In this book, a tangent vector $v$ at $p$ is defined as a mapping of the set of real-valued smooth maps at p to $\mathbb R$.
With those definitions and notations, the equality above does not make sense, since for example $(d\phi(v)f)$ is already a real number, not a function, so $(d\phi(v)f)\phi(p)$ is wrong. So what does the author mean?
Appendix: this remark exactly in this form is used in proving $[X,Y](p)=lim_{t\rightarrow 0}1/t\times(Y-d\phi_t Y)(\phi_t(p))$. Hence additionally I could not understand the left side of this equality.
You are correct. If $v \in T_pM$, the expression $d\phi(v) f$ is a real number.

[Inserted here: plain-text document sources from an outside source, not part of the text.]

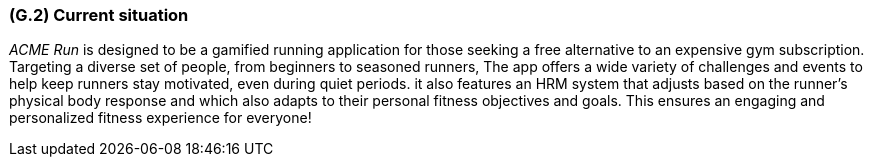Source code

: [#g2,reftext=G.2]
=== (G.2) Current situation

ifdef::env-draft[]
TIP: _Current state of processes to be addressed by the project and the resulting system. It describes the current situation, upon which the system is expected to improve_  <<BM22>>
endif::[]

_ACME Run_ is designed to be a gamified running application for those seeking a free alternative to an expensive gym subscription. 
Targeting a diverse set of people, from beginners to seasoned runners, 
The app offers a wide variety of challenges and events to help keep runners stay motivated, even during quiet periods. it also features
an HRM system that adjusts based on the runner's physical body response and which also adapts to their personal fitness objectives and goals. 
This ensures an engaging and personalized fitness experience for everyone!
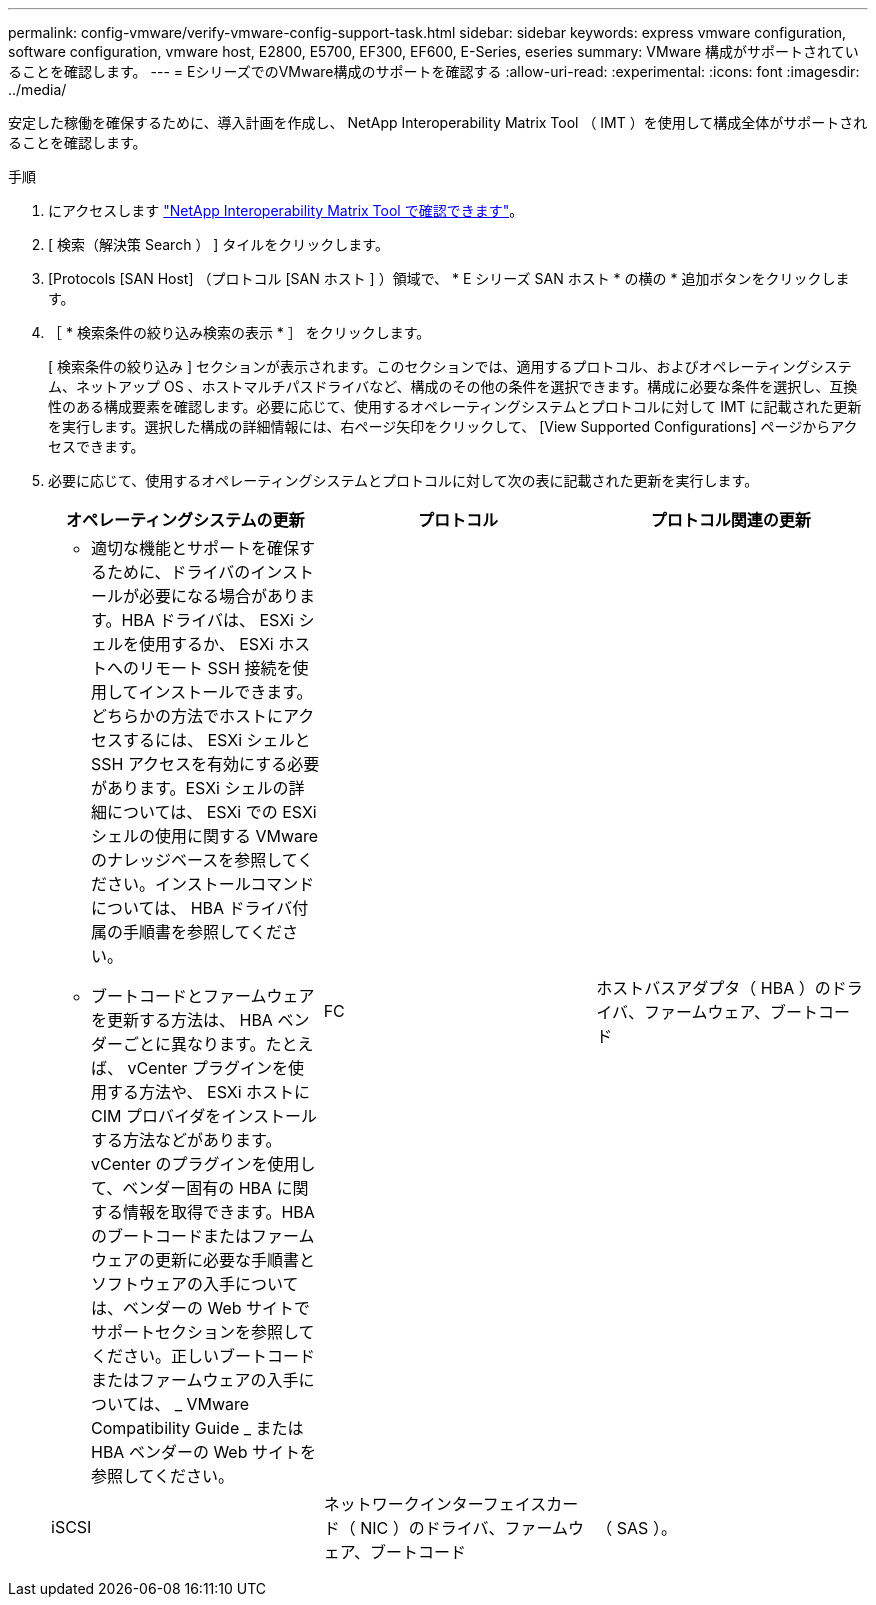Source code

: ---
permalink: config-vmware/verify-vmware-config-support-task.html 
sidebar: sidebar 
keywords: express vmware configuration, software configuration, vmware host, E2800, E5700, EF300, EF600, E-Series, eseries 
summary: VMware 構成がサポートされていることを確認します。 
---
= EシリーズでのVMware構成のサポートを確認する
:allow-uri-read: 
:experimental: 
:icons: font
:imagesdir: ../media/


[role="lead"]
安定した稼働を確保するために、導入計画を作成し、 NetApp Interoperability Matrix Tool （ IMT ）を使用して構成全体がサポートされることを確認します。

.手順
. にアクセスします http://mysupport.netapp.com/matrix["NetApp Interoperability Matrix Tool で確認できます"^]。
. [ 検索（解決策 Search ） ] タイルをクリックします。
. [Protocols [SAN Host] （プロトコル [SAN ホスト ] ）領域で、 * E シリーズ SAN ホスト * の横の * 追加ボタンをクリックします。
. ［ * 検索条件の絞り込み検索の表示 * ］ をクリックします。
+
[ 検索条件の絞り込み ] セクションが表示されます。このセクションでは、適用するプロトコル、およびオペレーティングシステム、ネットアップ OS 、ホストマルチパスドライバなど、構成のその他の条件を選択できます。構成に必要な条件を選択し、互換性のある構成要素を確認します。必要に応じて、使用するオペレーティングシステムとプロトコルに対して IMT に記載された更新を実行します。選択した構成の詳細情報には、右ページ矢印をクリックして、 [View Supported Configurations] ページからアクセスできます。

. 必要に応じて、使用するオペレーティングシステムとプロトコルに対して次の表に記載された更新を実行します。
+
|===
| オペレーティングシステムの更新 | プロトコル | プロトコル関連の更新 


 a| 
** 適切な機能とサポートを確保するために、ドライバのインストールが必要になる場合があります。HBA ドライバは、 ESXi シェルを使用するか、 ESXi ホストへのリモート SSH 接続を使用してインストールできます。どちらかの方法でホストにアクセスするには、 ESXi シェルと SSH アクセスを有効にする必要があります。ESXi シェルの詳細については、 ESXi での ESXi シェルの使用に関する VMware のナレッジベースを参照してください。インストールコマンドについては、 HBA ドライバ付属の手順書を参照してください。
** ブートコードとファームウェアを更新する方法は、 HBA ベンダーごとに異なります。たとえば、 vCenter プラグインを使用する方法や、 ESXi ホストに CIM プロバイダをインストールする方法などがあります。vCenter のプラグインを使用して、ベンダー固有の HBA に関する情報を取得できます。HBA のブートコードまたはファームウェアの更新に必要な手順書とソフトウェアの入手については、ベンダーの Web サイトでサポートセクションを参照してください。正しいブートコードまたはファームウェアの入手については、 _ VMware Compatibility Guide _ または HBA ベンダーの Web サイトを参照してください。

 a| 
FC
 a| 
ホストバスアダプタ（ HBA ）のドライバ、ファームウェア、ブートコード



 a| 
iSCSI
 a| 
ネットワークインターフェイスカード（ NIC ）のドライバ、ファームウェア、ブートコード



 a| 
（ SAS ）。
 a| 
ホストバスアダプタ（ HBA ）のドライバ、ファームウェア、ブートコード

|===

But the expression "$(d\phi(v)f)(\phi(p))$" has a problem, even if $v$ is a vector field: What is "$d\phi(v)$"? This is not necessarily well-defined as a vector field on $M$ if $\phi$ is just smooth. Luckily it is in the case that $\phi$ is a diffeomorphism. These things also make sense when $\phi$ is a local diffeomorphism, but then you have vector fields defined on some open set $U$ and, accordingly, $\phi(U)$. (In particular, it makes sense in the context of Lemma 5.5.)
As you mention, DoCarmo later uses the expression in the proof of another proposition:
(For context, here $\varphi_t$ is a local flow.) Therefore, as far as what he seems to be interested in is concerned, there is no problem in correcting his equality by saying that $v$ should be a vector field.
For more information, see the wikipedia section on pushforward of vector fields, for example.